Generates an SQL query to insert or update a prediction row in the database.
Args:
prediction_row (dict): A dictionary representing a prediction row, where keys are column names.
Returns:
str: The SQL query string.
Raises:
ValueError: If `prediction_row` is not a dictionary or required unique columns are missing.
"""
if not isinstance(prediction_row, dict):
raise ValueError("Predictions must be a dictionary.")
# Columns used for checking existence
unique_columns = ["adm0_code", "prediction_date"]

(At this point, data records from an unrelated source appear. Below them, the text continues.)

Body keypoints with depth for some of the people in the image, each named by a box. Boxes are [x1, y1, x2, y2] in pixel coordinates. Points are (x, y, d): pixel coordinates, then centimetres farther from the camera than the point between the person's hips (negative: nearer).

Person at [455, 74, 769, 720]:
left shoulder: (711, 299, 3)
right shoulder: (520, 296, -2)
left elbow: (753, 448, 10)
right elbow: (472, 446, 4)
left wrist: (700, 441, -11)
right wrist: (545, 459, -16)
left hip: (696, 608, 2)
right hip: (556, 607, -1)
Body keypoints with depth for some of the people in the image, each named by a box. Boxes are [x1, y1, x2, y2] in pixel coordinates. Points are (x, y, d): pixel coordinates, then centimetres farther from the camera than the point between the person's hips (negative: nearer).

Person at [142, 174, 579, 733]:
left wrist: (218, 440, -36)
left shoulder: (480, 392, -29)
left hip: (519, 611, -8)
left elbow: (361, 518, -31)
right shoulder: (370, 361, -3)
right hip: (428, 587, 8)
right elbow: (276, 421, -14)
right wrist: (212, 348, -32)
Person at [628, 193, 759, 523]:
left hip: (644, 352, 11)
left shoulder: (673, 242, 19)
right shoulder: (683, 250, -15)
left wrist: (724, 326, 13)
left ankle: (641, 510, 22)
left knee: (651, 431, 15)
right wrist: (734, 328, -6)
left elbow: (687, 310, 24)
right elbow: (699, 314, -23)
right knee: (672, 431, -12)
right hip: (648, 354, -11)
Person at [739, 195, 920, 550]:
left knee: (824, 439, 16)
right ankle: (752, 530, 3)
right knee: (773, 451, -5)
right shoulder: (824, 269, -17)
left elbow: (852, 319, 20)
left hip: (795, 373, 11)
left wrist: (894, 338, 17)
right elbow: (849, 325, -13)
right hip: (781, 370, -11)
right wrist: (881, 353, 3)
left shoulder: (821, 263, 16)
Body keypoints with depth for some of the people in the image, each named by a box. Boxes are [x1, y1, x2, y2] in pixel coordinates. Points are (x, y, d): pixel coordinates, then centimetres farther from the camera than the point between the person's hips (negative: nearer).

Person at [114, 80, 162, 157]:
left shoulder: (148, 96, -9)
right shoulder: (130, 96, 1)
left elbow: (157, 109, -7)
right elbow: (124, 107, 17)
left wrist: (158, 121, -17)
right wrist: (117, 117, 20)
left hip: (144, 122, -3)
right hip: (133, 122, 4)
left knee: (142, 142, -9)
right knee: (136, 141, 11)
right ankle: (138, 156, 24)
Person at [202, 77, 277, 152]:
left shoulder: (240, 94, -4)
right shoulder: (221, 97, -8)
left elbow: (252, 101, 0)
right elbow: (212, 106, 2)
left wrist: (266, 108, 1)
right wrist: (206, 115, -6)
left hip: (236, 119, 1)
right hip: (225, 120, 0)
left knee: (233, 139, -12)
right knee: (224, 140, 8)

if not all(col in prediction_row for col in unique_columns):
raise ValueError(f"Missing required unique columns: {unique_columns}")
columns = list(prediction_row.keys())
values = list(prediction_row.values())
values_clause = ", ".join(
f"'{value}'" if isinstance(value, str) else str(value)
for value in values
)
update_clause = ", ".join(
"`{}` = {}".format(
col,
f"'{prediction_row[col]}'" if isinstance(prediction_row[col], str) else prediction_row[col]
)
for col in columns
if col not in unique_columns
)
columns_clause = ", ".join(f"`{col}`" for col in columns)
query = (
f"INSERT INTO `{prediction_table}` ({columns_clause}) "
f"VALUES ({values_clause}) "
f"ON DUPLICATE KEY UPDATE {update_clause};"
)
return query
- Purpose: Saves forecast results to the database.